(Transcribed page contents)
* * *

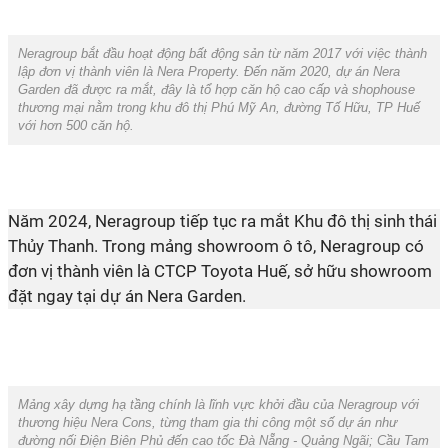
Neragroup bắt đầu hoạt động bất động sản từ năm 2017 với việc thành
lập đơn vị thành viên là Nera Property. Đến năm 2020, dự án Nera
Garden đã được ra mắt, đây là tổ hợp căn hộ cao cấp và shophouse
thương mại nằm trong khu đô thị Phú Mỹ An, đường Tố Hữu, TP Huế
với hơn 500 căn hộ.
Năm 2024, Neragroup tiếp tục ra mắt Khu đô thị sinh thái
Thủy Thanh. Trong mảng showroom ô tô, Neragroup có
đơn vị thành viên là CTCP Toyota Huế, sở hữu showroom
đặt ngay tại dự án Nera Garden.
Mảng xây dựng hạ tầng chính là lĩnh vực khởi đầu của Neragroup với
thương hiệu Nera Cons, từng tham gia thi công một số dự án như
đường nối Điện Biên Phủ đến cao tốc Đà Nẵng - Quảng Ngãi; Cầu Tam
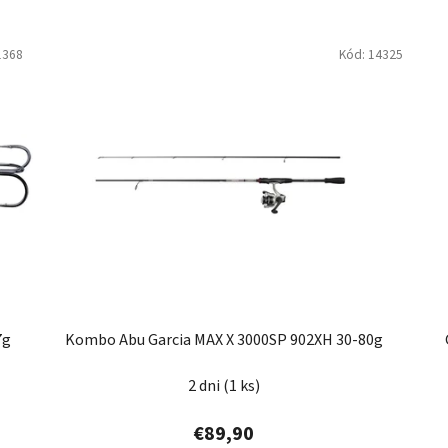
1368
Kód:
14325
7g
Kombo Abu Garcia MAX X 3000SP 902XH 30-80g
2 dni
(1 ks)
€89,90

* * *

**What you should do:**
With the pictures omitted, the records above are to be repeated exactly.

**Response to this task:**
Neragroup bắt đầu hoạt động bất động sản từ năm 2017 với việc thành
lập đơn vị thành viên là Nera Property. Đến năm 2020, dự án Nera
Garden đã được ra mắt, đây là tổ hợp căn hộ cao cấp và shophouse
thương mại nằm trong khu đô thị Phú Mỹ An, đường Tố Hữu, TP Huế
với hơn 500 căn hộ.
Năm 2024, Neragroup tiếp tục ra mắt Khu đô thị sinh thái
Thủy Thanh. Trong mảng showroom ô tô, Neragroup có
đơn vị thành viên là CTCP Toyota Huế, sở hữu showroom
đặt ngay tại dự án Nera Garden.
Mảng xây dựng hạ tầng chính là lĩnh vực khởi đầu của Neragroup với
thương hiệu Nera Cons, từng tham gia thi công một số dự án như
đường nối Điện Biên Phủ đến cao tốc Đà Nẵng - Quảng Ngãi; Cầu Tam
1368
Kód:
14325
7g
Kombo Abu Garcia MAX X 3000SP 902XH 30-80g
2 dni
(1 ks)
€89,90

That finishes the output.